I have always been partial to still life paintings; scenes from a slice of time in life. A festive buffet table in the midst of a cheerful dinner party, a lonesome bowl of flowers in a dusty, visitor-forsaken parlor, a picnic basket heavy with refreshments waiting on a sunny front porch just before a ride to the country.
It is a mystery to me how these images capture the moment, the essence of human emotion when no human images are present.
I ponder the holiday weekend that just ended and the range of emotions that typically accompany any holiday. This one was no exception. A pinch of stress, heaping helping of happiness, dash of disappointment, cupful of peace. As I get older, I expect stress and disappointment to knock on the door of my holiday; they are annual visitors. I acknowledge their presence and am learning to simply accept that they are there, but not engage with them to a great extent. I have a much better time if I visit with happiness and peace.

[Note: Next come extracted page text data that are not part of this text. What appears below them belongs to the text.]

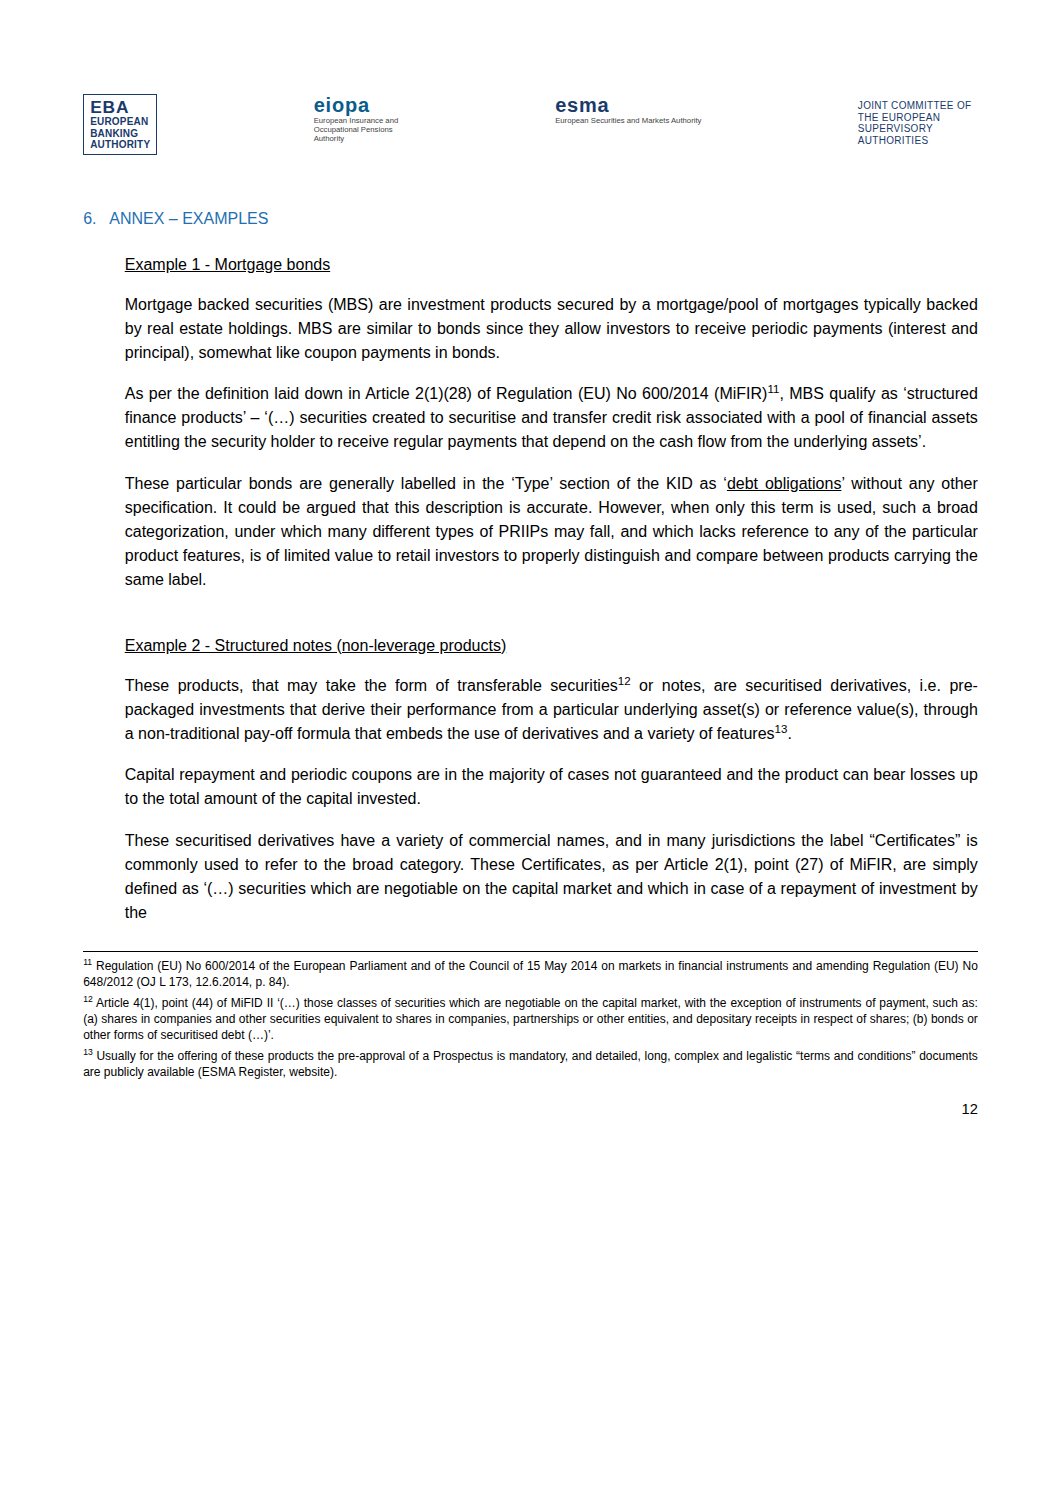EBA EUROPEAN
BANKING
AUTHORITY
eiopa European Insurance and Occupational Pensions Authority
esma European Securities and Markets Authority
JOINT COMMITTEE OF THE EUROPEAN
SUPERVISORY AUTHORITIES
6. ANNEX – EXAMPLES
Example 1 - Mortgage bonds
Mortgage backed securities (MBS) are investment products secured by a mortgage/pool of mortgages typically backed by real estate holdings. MBS are similar to bonds since they allow investors to receive periodic payments (interest and principal), somewhat like coupon payments in bonds.
As per the definition laid down in Article 2(1)(28) of Regulation (EU) No 600/2014 (MiFIR)11, MBS qualify as ‘structured finance products’ – ‘(…) securities created to securitise and transfer credit risk associated with a pool of financial assets entitling the security holder to receive regular payments that depend on the cash flow from the underlying assets’.
These particular bonds are generally labelled in the ‘Type’ section of the KID as ‘debt obligations’ without any other specification. It could be argued that this description is accurate. However, when only this term is used, such a broad categorization, under which many different types of PRIIPs may fall, and which lacks reference to any of the particular product features, is of limited value to retail investors to properly distinguish and compare between products carrying the same label.
Example 2 - Structured notes (non-leverage products)
These products, that may take the form of transferable securities12 or notes, are securitised derivatives, i.e. pre-packaged investments that derive their performance from a particular underlying asset(s) or reference value(s), through a non-traditional pay-off formula that embeds the use of derivatives and a variety of features13.
Capital repayment and periodic coupons are in the majority of cases not guaranteed and the product can bear losses up to the total amount of the capital invested.
These securitised derivatives have a variety of commercial names, and in many jurisdictions the label “Certificates” is commonly used to refer to the broad category. These Certificates, as per Article 2(1), point (27) of MiFIR, are simply defined as ‘(…) securities which are negotiable on the capital market and which in case of a repayment of investment by the
11 Regulation (EU) No 600/2014 of the European Parliament and of the Council of 15 May 2014 on markets in financial instruments and amending Regulation (EU) No 648/2012 (OJ L 173, 12.6.2014, p. 84).
12 Article 4(1), point (44) of MiFID II ‘(…) those classes of securities which are negotiable on the capital market, with the exception of instruments of payment, such as: (a) shares in companies and other securities equivalent to shares in companies, partnerships or other entities, and depositary receipts in respect of shares; (b) bonds or other forms of securitised debt (…)’.
13 Usually for the offering of these products the pre-approval of a Prospectus is mandatory, and detailed, long, complex and legalistic “terms and conditions” documents are publicly available (ESMA Register, website).
12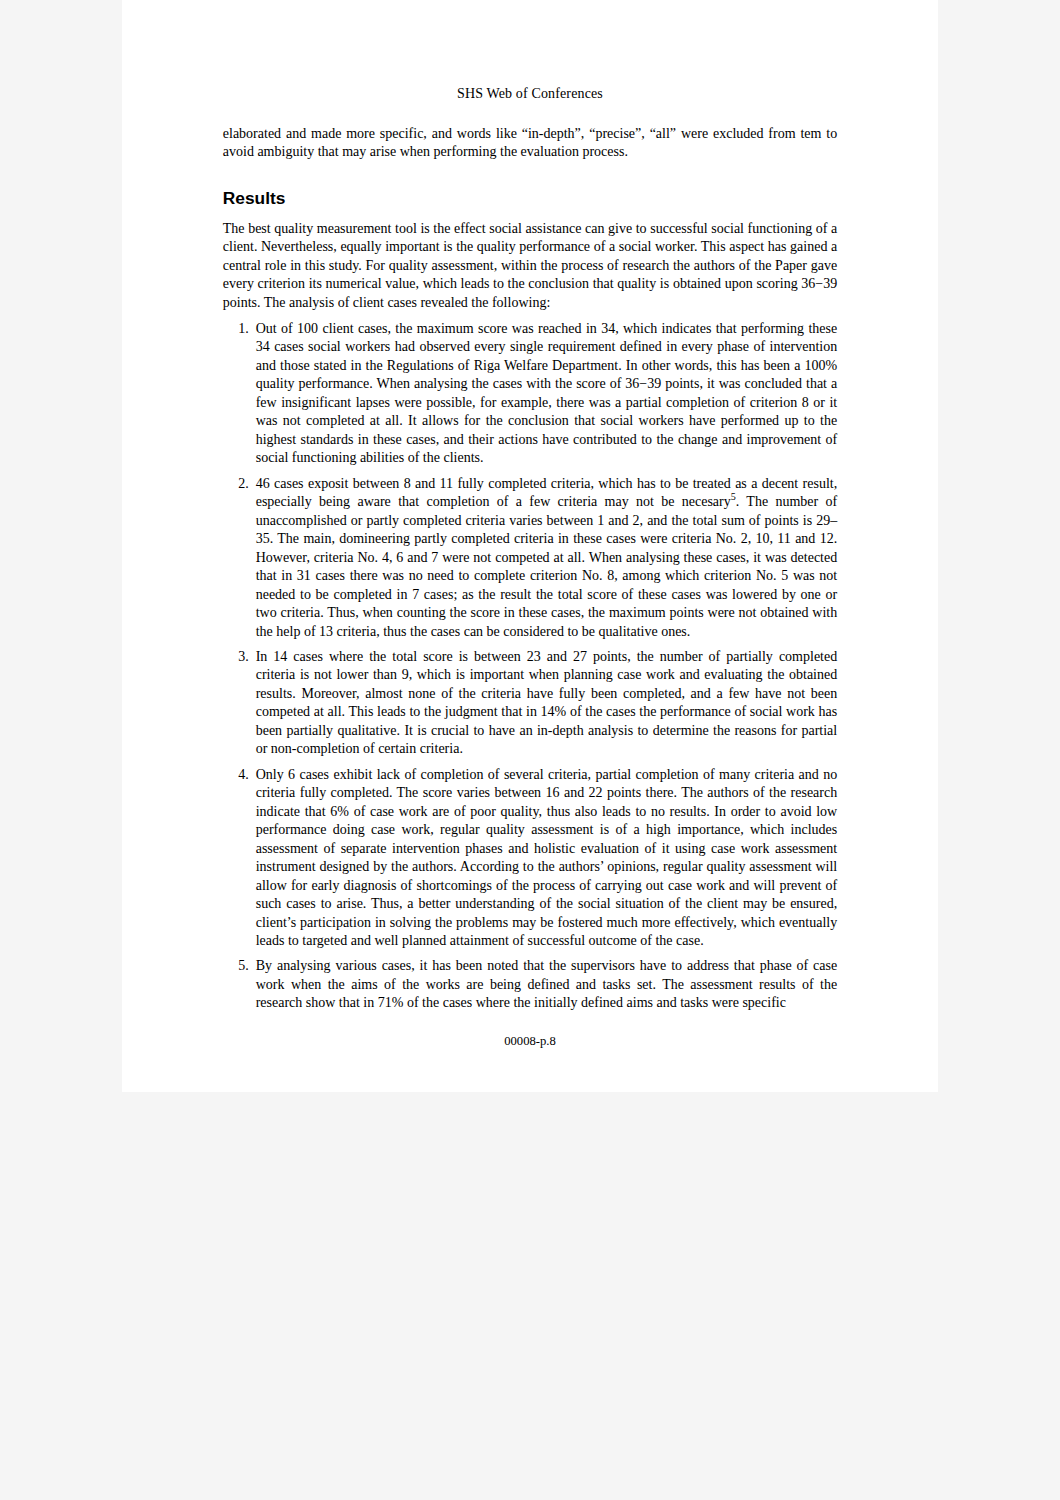SHS Web of Conferences
elaborated and made more specific, and words like “in-depth”, “precise”, “all” were excluded from tem to avoid ambiguity that may arise when performing the evaluation process.
Results
The best quality measurement tool is the effect social assistance can give to successful social functioning of a client. Nevertheless, equally important is the quality performance of a social worker. This aspect has gained a central role in this study. For quality assessment, within the process of research the authors of the Paper gave every criterion its numerical value, which leads to the conclusion that quality is obtained upon scoring 36−39 points. The analysis of client cases revealed the following:
Out of 100 client cases, the maximum score was reached in 34, which indicates that performing these 34 cases social workers had observed every single requirement defined in every phase of intervention and those stated in the Regulations of Riga Welfare Department. In other words, this has been a 100% quality performance. When analysing the cases with the score of 36−39 points, it was concluded that a few insignificant lapses were possible, for example, there was a partial completion of criterion 8 or it was not completed at all. It allows for the conclusion that social workers have performed up to the highest standards in these cases, and their actions have contributed to the change and improvement of social functioning abilities of the clients.
46 cases exposit between 8 and 11 fully completed criteria, which has to be treated as a decent result, especially being aware that completion of a few criteria may not be necesary5. The number of unaccomplished or partly completed criteria varies between 1 and 2, and the total sum of points is 29–35. The main, domineering partly completed criteria in these cases were criteria No. 2, 10, 11 and 12. However, criteria No. 4, 6 and 7 were not competed at all. When analysing these cases, it was detected that in 31 cases there was no need to complete criterion No. 8, among which criterion No. 5 was not needed to be completed in 7 cases; as the result the total score of these cases was lowered by one or two criteria. Thus, when counting the score in these cases, the maximum points were not obtained with the help of 13 criteria, thus the cases can be considered to be qualitative ones.
In 14 cases where the total score is between 23 and 27 points, the number of partially completed criteria is not lower than 9, which is important when planning case work and evaluating the obtained results. Moreover, almost none of the criteria have fully been completed, and a few have not been competed at all. This leads to the judgment that in 14% of the cases the performance of social work has been partially qualitative. It is crucial to have an in-depth analysis to determine the reasons for partial or non-completion of certain criteria.
Only 6 cases exhibit lack of completion of several criteria, partial completion of many criteria and no criteria fully completed. The score varies between 16 and 22 points there. The authors of the research indicate that 6% of case work are of poor quality, thus also leads to no results. In order to avoid low performance doing case work, regular quality assessment is of a high importance, which includes assessment of separate intervention phases and holistic evaluation of it using case work assessment instrument designed by the authors. According to the authors’ opinions, regular quality assessment will allow for early diagnosis of shortcomings of the process of carrying out case work and will prevent of such cases to arise. Thus, a better understanding of the social situation of the client may be ensured, client’s participation in solving the problems may be fostered much more effectively, which eventually leads to targeted and well planned attainment of successful outcome of the case.
By analysing various cases, it has been noted that the supervisors have to address that phase of case work when the aims of the works are being defined and tasks set. The assessment results of the research show that in 71% of the cases where the initially defined aims and tasks were specific
00008-p.8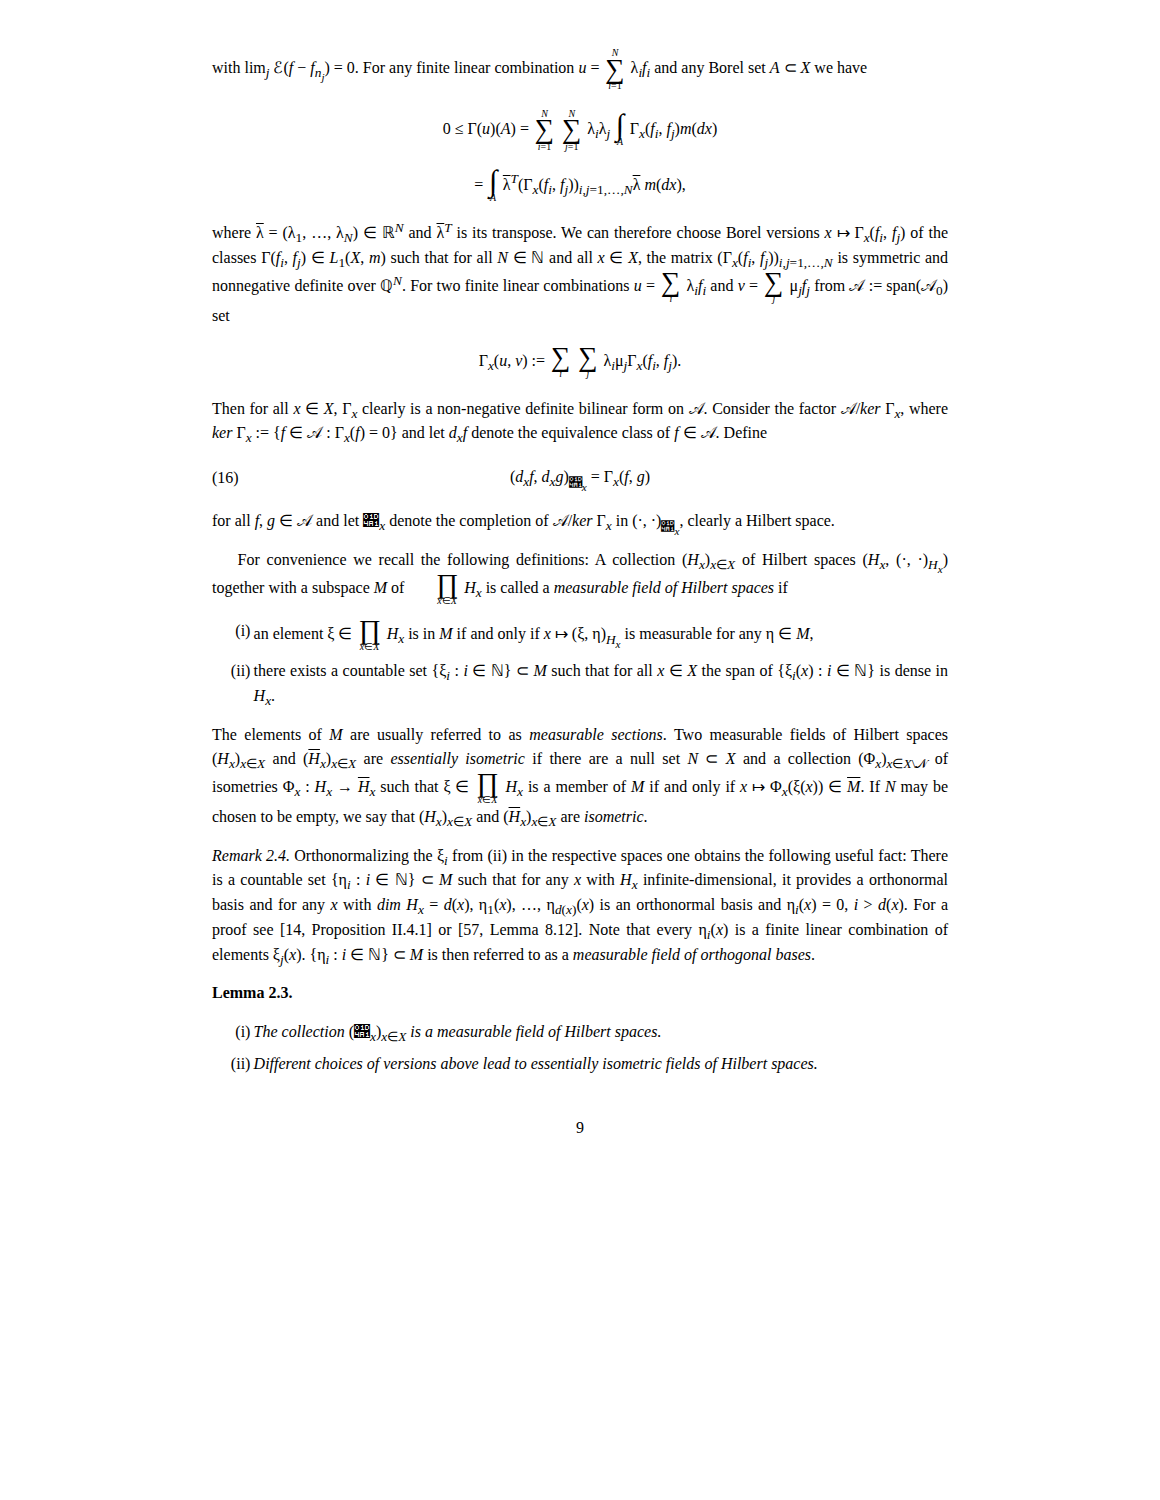with limj ℰ(f − fnj) = 0. For any finite linear combination u = N∑i=1 λifi and any Borel set A ⊂ X we have
0 ≤ Γ(u)(A) = N∑i=1 N∑j=1 λiλj ∫A Γx(fi, fj)m(dx)
= ∫A λT(Γx(fi, fj))i,j=1,…,Nλ m(dx),
where λ = (λ1, …, λN) ∈ ℝN and λT is its transpose. We can therefore choose Borel versions x ↦ Γx(fi, fj) of the classes Γ(fi, fj) ∈ L1(X, m) such that for all N ∈ ℕ and all x ∈ X, the matrix (Γx(fi, fj))i,j=1,…,N is symmetric and nonnegative definite over ℚN. For two finite linear combinations u = ∑i λifi and v = ∑j μjfj from 𝒜 := span(𝒜0) set
Γx(u, v) := ∑i ∑j λiμjΓx(fi, fj).
Then for all x ∈ X, Γx clearly is a non-negative definite bilinear form on 𝒜. Consider the factor 𝒜/ker Γx, where ker Γx := {f ∈ 𝒜 : Γx(f) = 0} and let dxf denote the equivalence class of f ∈ 𝒜. Define
(16)
(dxf, dxg)𝒡x = Γx(f, g)
for all f, g ∈ 𝒜 and let 𝒡x denote the completion of 𝒜/ker Γx in (·, ·)𝒡x, clearly a Hilbert space.
For convenience we recall the following definitions: A collection (Hx)x∈X of Hilbert spaces (Hx, (·, ·)Hx) together with a subspace M of ∏x∈X Hx is called a measurable field of Hilbert spaces if
(i) an element ξ ∈ ∏x∈X Hx is in M if and only if x ↦ (ξ, η)Hx is measurable for any η ∈ M,
(ii) there exists a countable set {ξi : i ∈ ℕ} ⊂ M such that for all x ∈ X the span of {ξi(x) : i ∈ ℕ} is dense in Hx.
The elements of M are usually referred to as measurable sections. Two measurable fields of Hilbert spaces (Hx)x∈X and (Hx)x∈X are essentially isometric if there are a null set N ⊂ X and a collection (Φx)x∈X\𝒩 of isometries Φx : Hx → Hx such that ξ ∈ ∏x∈X Hx is a member of M if and only if x ↦ Φx(ξ(x)) ∈ M. If N may be chosen to be empty, we say that (Hx)x∈X and (Hx)x∈X are isometric.
Remark 2.4. Orthonormalizing the ξi from (ii) in the respective spaces one obtains the following useful fact: There is a countable set {ηi : i ∈ ℕ} ⊂ M such that for any x with Hx infinite-dimensional, it provides a orthonormal basis and for any x with dim Hx = d(x), η1(x), …, ηd(x)(x) is an orthonormal basis and ηi(x) = 0, i > d(x). For a proof see [14, Proposition II.4.1] or [57, Lemma 8.12]. Note that every ηi(x) is a finite linear combination of elements ξj(x). {ηi : i ∈ ℕ} ⊂ M is then referred to as a measurable field of orthogonal bases.
Lemma 2.3.
(i) The collection (𝒡x)x∈X is a measurable field of Hilbert spaces.
(ii) Different choices of versions above lead to essentially isometric fields of Hilbert spaces.
9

On Thursday evening, I viewed the carnage that was formerly my clean kitchen and did my best to tidy up without detaching from the celebration. Dishes, stemware, leftover food loaded into plastic containers, saucepans and kettles in the sink. Contrasted with twinkling tree lights, glowing embers in the fireplace, colorful bowl of apples, bottle of wine on the sideboard. But on Friday morning, with only a small amount of effort, the mess was a distant memory and my kitchen had reemerged from the rubble. Coffee cup, breakfast plate, laptop computer, eyeglasses.
The still lives of the moments of the weekend. The peaceful ending: folded laundry, rumpled blankets, sleeping dogs, cell phones plugged into the wall.